Lead candidate Jane Collins said: “It is a very odd thing, applying for a job you hope to lose.

“We will be there to represent people in Yorkshire and North Lincolnshire who have misgivings about the EU, we are their eyes and ears.

“People are not aware of MEPs or how the EU functions and it is our job to make it more transparent and show how it has become a big out of control beast.”

For three of Yorkshire’s MEPs, this week is certainly their last in the job as they stand down. Liberal Democrat Rebecca Taylor is returning to the masters degree interrupted by the resignation of Diana Wallis in 2012.

“A lot of what we do can be quite detailed but it is the details that matter.
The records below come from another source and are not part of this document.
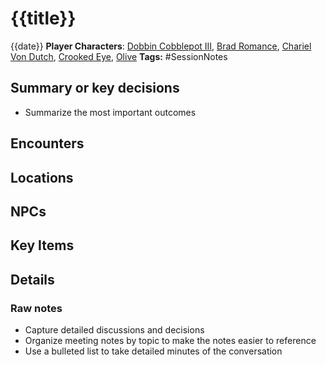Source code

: # {{title}}

{{date}}
**Player Characters**:  [Dobbin Cobblepot III](/players/dobbin-cobblepot-iii/dobbin-cobblepot-iii), [Brad Romance](/players/brad-romance/brad-romance), [Chariel Von Dutch](/players/chariel-von-dutch/chariel-von-dutch), [Crooked Eye](/players/crooked-eye/crooked-eye), [Olive](/players/olive/olive)
**Tags:** #SessionNotes

## Summary or key decisions

* Summarize the most important outcomes

## Encounters

## Locations

## NPCs

## Key Items

## Details

### Raw notes

* Capture detailed discussions and decisions
* Organize meeting notes by topic to make the notes easier to reference
* Use a bulleted list to take detailed minutes of the conversation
I worked on medical device legislation which, if it didn’t go the right way, would have cost the NHS millions.”

The Lib Dems are alone among the major parties to run have a campaign overtly positive about EU membership.

“We are not saying everything is perfect and nothing needs to change but if you want change on things like the Commons fisheries policy you do that by building alliances and persuading people it is the right way to go, not by withdrawing,” Ms Taylor said.

Former Olympic rower and Conservative candidate Alex Story, said the referendum on EU membership his party has promised in 2017 is “as important as Magna Carta in 1215”.

“I don’t feel particularly proud I will be a member of this institution. I believe in the history and glory of this country.

“I believe in Westminster and I want Westminster to be brought back to what it used to be, in other words a place where you and I can send people to make laws.”